By DAVID THORPE and HENRY ABBOTT
Draft night for most people is fun—a kind of party celebrating careers beginning.
But for players on the fringe of making the NBA, it’s so much more complex, and can just as easily be a sign a career is near ending. Some of those players spend the evening advised by people like David Thorpe, who has been through it many times, and feels personally the ways we could do a better job matching prospects with opportunities.
Last week we talked about how few drafted players become game changers. We continue that conversation with a look at how the draft itself is partly to blame, and how a simple tweak could make it better.
HENRY: Most players are below-average NBA players. I know it's weird, but the math is that a few players are so good that they drag the average up to where it is. But to acquire a typical NBA player, you don’t need a draft pick. Plenty of teams draft and pay players as good as, say, last season’s Jerami Grant. But undrafted Jeff Dowtin Jr. was almost identical in EPM. They were both about average. You can get regular players from the free agency market, or minimum deals, as trade throw-ins.
DAVID: I would argue that drafting them made it worse for the player and the team. This year I spoke to players who were drafted in both rounds. It takes a lot of effort, but I have these guys thinking they're out of the league tomorrow. As in: you are not in the league. You're just dipping a foot in right now. You've got real work to do, and I'm very proud to hear guys in their press conferences talking about finding ways to impact winning possession by possession. They’re not talking about scoring. Not yet. That’s how they’re going to make it: focus on finding ways to impact winning while veterans do the scoring.
Find ways to get on the court, then in the rotation, then go from there. It’s so hard at first. As one player making eight figures next season told me just this week, “it takes a long while to get the game to slow down.” One step at a time.
HENRY: That’s what it says on my wall: “Be the best at getting better.”
DAVID: I was just talking to someone who knows a ton who says that Derik Queen is so talented, like crazy talented, that he never really needed to work on his body. His career hinges on getting better at that. I don’t know him, but I would show him Kevin Love and Nikola Jokić before and after really buckling down with their diets. Then I would bring out the guys who ate themselves right out of the league. Even Paul Millsap was a heavy guy in college.
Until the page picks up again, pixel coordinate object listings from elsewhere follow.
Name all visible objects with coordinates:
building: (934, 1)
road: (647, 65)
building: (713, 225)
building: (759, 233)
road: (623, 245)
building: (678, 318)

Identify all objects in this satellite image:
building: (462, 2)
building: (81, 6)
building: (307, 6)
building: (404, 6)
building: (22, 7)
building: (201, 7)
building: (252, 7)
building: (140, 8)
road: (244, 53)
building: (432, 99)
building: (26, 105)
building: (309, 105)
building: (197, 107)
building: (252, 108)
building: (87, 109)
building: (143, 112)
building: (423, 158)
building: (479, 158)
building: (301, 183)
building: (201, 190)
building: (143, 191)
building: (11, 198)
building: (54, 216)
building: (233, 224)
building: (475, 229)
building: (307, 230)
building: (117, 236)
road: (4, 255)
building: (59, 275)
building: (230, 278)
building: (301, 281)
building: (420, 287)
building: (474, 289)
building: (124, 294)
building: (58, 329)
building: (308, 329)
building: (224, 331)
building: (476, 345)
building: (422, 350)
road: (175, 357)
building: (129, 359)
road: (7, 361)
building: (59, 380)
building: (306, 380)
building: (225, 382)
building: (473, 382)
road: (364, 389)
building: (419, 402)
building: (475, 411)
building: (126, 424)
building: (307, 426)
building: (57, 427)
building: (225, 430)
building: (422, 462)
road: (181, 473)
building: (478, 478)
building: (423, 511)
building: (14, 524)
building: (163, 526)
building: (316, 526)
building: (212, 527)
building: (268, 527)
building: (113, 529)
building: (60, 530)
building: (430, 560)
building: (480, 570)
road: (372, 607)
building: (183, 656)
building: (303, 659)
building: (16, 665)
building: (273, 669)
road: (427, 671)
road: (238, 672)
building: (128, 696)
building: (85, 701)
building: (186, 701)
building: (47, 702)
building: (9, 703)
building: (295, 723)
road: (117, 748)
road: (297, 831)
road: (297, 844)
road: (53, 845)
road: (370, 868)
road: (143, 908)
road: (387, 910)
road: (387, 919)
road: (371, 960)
He wasn't as talented as Queen, but he did a lot of hard work and became this lean, athletic dude and lasted a long time.
Most of the names of players drafted that we have been going through are not game changers. Most are not even good NBA players. But it's not because they aren't good enough to be good NBA players. It’s because something got in the way of that.
HENRY: You're getting me all excited. Going back to the beginning of drafts in sports: the whole point was, some running back from Minnesota held out in 1935, started a bidding war, and got the highest salary in the NFL right out of college. The league concocted a way to prevent bidding wars for rookies. Ta da! That’s why we have drafts. They don't want bidding wars for Kevin Garnett right out of school. Cost controls are the point of it. (Competitive balance, argues an economist who has studied it more than anyone, is mostly a smokescreen.)
Meanwhile, this draft system lets bad GMs stay in place forever. Team’s terrible? We’ll get ‘em next time.
But suddenly I’m thinking the league might be OK with a much smaller draft. There is no crisis paying Ryan Nembhard. He became a free agent on draft day after going undrafted just like that running back from Minnesota. But Ryan got a two-way deal from the Mavericks without upsetting any billionaires with his exorbitant salary. The market set Ryan’s salary at a point that everyone accepts.
Cooper Flagg would start a bidding war that would upset billionaires. But that dynamic that the billionaires want a draft to control costs only matters so deep into the talent pool. How deep? Maybe 15 picks? The league still has a salary cap. Would they really go nuts spending on Yang Hansen or Joan Beringer who were picked 16th and 17th?
DAVID: I've been going through drafts and finding these game changers … makes me think a ten-player draft might be enough. I think you said that a week ago and you are spot on.